I'm looking at getting a slicer. I've never had one before but I'm really excited about making my own lunch meat, bacon etc. Is there anything in particular I should be looking for or anything I should stay away from?

Thanks,

Gordon


----------



## fftwarren (Oct 22, 2010)

I would watch craigslist and the sort. You can find good deals on used commercial ones. thats where I got mine.


----------



## mossymo (Oct 22, 2010)

FFTWarren said:


> I would watch craigslist and the sort. You can find good deals on used commercial ones. thats where I got mine.


I agree; have 3 slicers, one of them being a commercial slicer. But also depends on how much use it will receive. I notice this refurbished model comes with both serrated and non-serrated blades, that is a good value -

http://www.pepitoria.com/o/sj.php?i=81951


----------



## midwesternrands (Oct 23, 2010)

A couple of thoughts...

Just keep in mind the blade size and the tray size which correlates to how big of a piece of meat that can be sliced.  Many of the small slicers will have trouble slicing a large bacon because it simply will not fit on the food tray.  You probably won't find a slicer that is economically priced with a blade larger than 9" or so.
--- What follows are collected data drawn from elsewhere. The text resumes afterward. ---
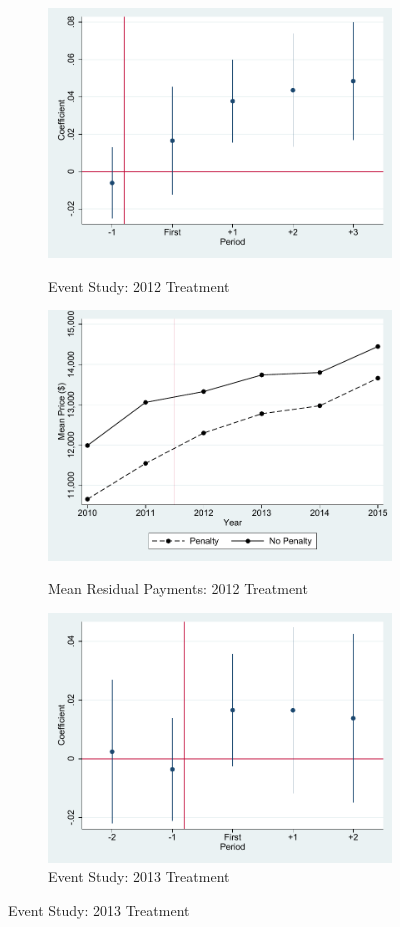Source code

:\documentclass[12pt]{article}
\begin{document}
\newpage
\begin{figure}[!htb]
\caption{Evidence of Parallel or Differential Trends}
\label{fig:event_resid}
\begin{subfigure}{.5\textwidth}
 \caption{Event Study: 2012 Treatment}
  \centering
  \includegraphics[width=.8\linewidth]{ev_lnprice_hcci_2012.pdf}
  \label{fig:sfig1}
\end{subfigure}%
\begin{subfigure}{.5\textwidth}
  \centering
  \caption{Mean Residual Payments: 2012 Treatment}
  \includegraphics[width=.8\linewidth]{price_resid_2012.pdf}
  \label{fig:sfig2}
\end{subfigure}
\begin{subfigure}{.5\textwidth}
  \centering
  \caption{Event Study: 2013 Treatment}
  \includegraphics[width=.8\linewidth]{ev_lnprice_hcci_2013.pdf}

\end{subfigure}
\end{figure}
\end{document}
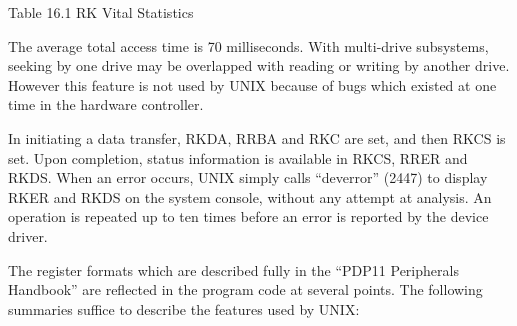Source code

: \begin{center}
 Table 16.1 RK Vital Statistics
\end{center}

The average total access time is 70
milliseconds. With multi-drive subsystems,
seeking by one drive may be overlapped with reading or writing by
another drive. However this feature is
not used by UNIX because of bugs which
existed at one time in the hardware
controller.


In initiating a data transfer, RKDA,
RRBA and RKC are set, and then RKCS is
set. Upon completion, status information is available in RKCS, RRER and
RKDS. When an error occurs, UNIX simply
calls ``deverror'' (2447) to display RKER
and RKDS on the system console, without
any attempt at analysis. An operation
is repeated up to ten times before an
error is reported by the device driver.


The register formats which are
described fully in the ``PDP11 Peripherals Handbook'' are reflected in the
program code at several points. The
following summaries suffice to describe
the features used by UNIX:

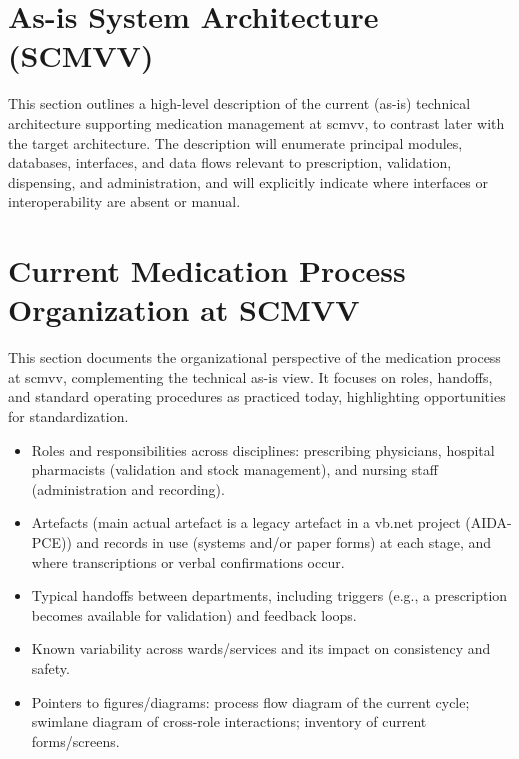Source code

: \section{As-is System Architecture (SCMVV)}
\label{sec:as_is_architecture}

This section outlines a high-level description of the current (as-is) technical architecture supporting medication management at \gls{scmvv}, to contrast later with the target architecture. The description will enumerate principal modules, databases, interfaces, and data flows relevant to prescription, validation, dispensing, and administration, and will explicitly indicate where interfaces or interoperability are absent or manual.

\section{Current Medication Process Organization at SCMVV}
\label{sec:current_process_org}

This section documents the organizational perspective of the medication process at \gls{scmvv}, complementing the technical as-is view. It focuses on roles, handoffs, and standard operating procedures as practiced today, highlighting opportunities for standardization.

\begin{itemize}
    \item Roles and responsibilities across disciplines: prescribing physicians, hospital pharmacists (validation and stock management), and nursing staff (administration and recording).
    \item Artefacts (main actual artefact is a legacy artefact in a vb.net project (AIDA-PCE)) and records in use (systems and/or paper forms) at each stage, and where transcriptions or verbal confirmations occur.
    \item Typical handoffs between departments, including triggers (e.g., a prescription becomes available for validation) and feedback loops.
    \item Known variability across wards/services and its impact on consistency and safety.
    \item Pointers to figures/diagrams: process flow diagram of the current cycle; swimlane diagram of cross-role interactions; inventory of current forms/screens.
\end{itemize}

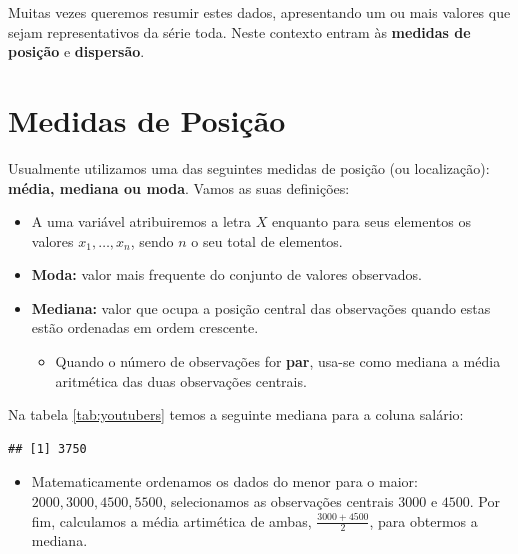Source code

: \documentclass[
]{book}
\newenvironment{Shaded}{\begin{snugshade}}{\end{snugshade}}
\newcommand{\FunctionTok}[1]{\textcolor[rgb]{0.00,0.00,0.00}{#1}}
\newcommand{\NormalTok}[1]{#1}
\newcommand{\SpecialCharTok}[1]{\textcolor[rgb]{0.00,0.00,0.00}{#1}}
\providecommand{\tightlist}{%
  \setlength{\itemsep}{0pt}\setlength{\parskip}{0pt}}
\begin{document}
Muitas vezes queremos resumir estes dados, apresentando um ou mais valores que sejam representativos da série toda. Neste contexto entram às \textbf{medidas de posição} e \textbf{dispersão}.

\hypertarget{medidas-de-posiuxe7uxe3o}{%
\section{Medidas de Posição}\label{medidas-de-posiuxe7uxe3o}}

Usualmente utilizamos uma das seguintes medidas de posição (ou localização): \textbf{média, mediana ou moda}. Vamos as suas definições:

\begin{itemize}
\tightlist
\item
  A uma variável atribuiremos a letra \(X\) enquanto para seus elementos os valores \(x_1, \dots, x_n\), sendo \(n\) o seu total de elementos.
\item
  \textbf{Moda:} valor mais frequente do conjunto de valores observados.
\item
  \textbf{Mediana:} valor que ocupa a posição central das observações quando estas estão ordenadas em ordem crescente.

  \begin{itemize}
  \tightlist
  \item
    Quando o número de observações for \textbf{par}, usa-se como mediana a média aritmética das duas observações centrais.
  \end{itemize}
\end{itemize}

Na tabela \ref{tab:youtubers} temos a seguinte mediana para a coluna salário:

\begin{Shaded}
\end{Shaded}

\begin{verbatim}
## [1] 3750
\end{verbatim}

\begin{itemize}
\tightlist
\item
  Matematicamente ordenamos os dados do menor para o maior: \(2000, 3000, 4500, 5500\), selecionamos as observações centrais \(3000\) e \(4500\). Por fim, calculamos a média artimética de ambas, \(\frac{3000+4500}{2}\), para obtermos a mediana.
\end{itemize}
\end{document}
There are typically not as many options for slicers as there will be for meat grinders or sausage stuffers, but here are a few available options: Click Here

My only other suggestion is that if you buy used or refurbished, make sure you either get a sharp blade or see about getting it sharpened.  A sharp blade makes everything so much easier.


----------



## mudduck (Oct 23, 2010)

i have this one works good and ease to clean and get the ham blade all with free shipping

 http://www.cutleryandmore.com/chefs-choice/m610-electric-food-slicer-p16324  

http://www.cutleryandmore.com/chefs-choice/ham-slicing-blade-for-models-610-p17186


----------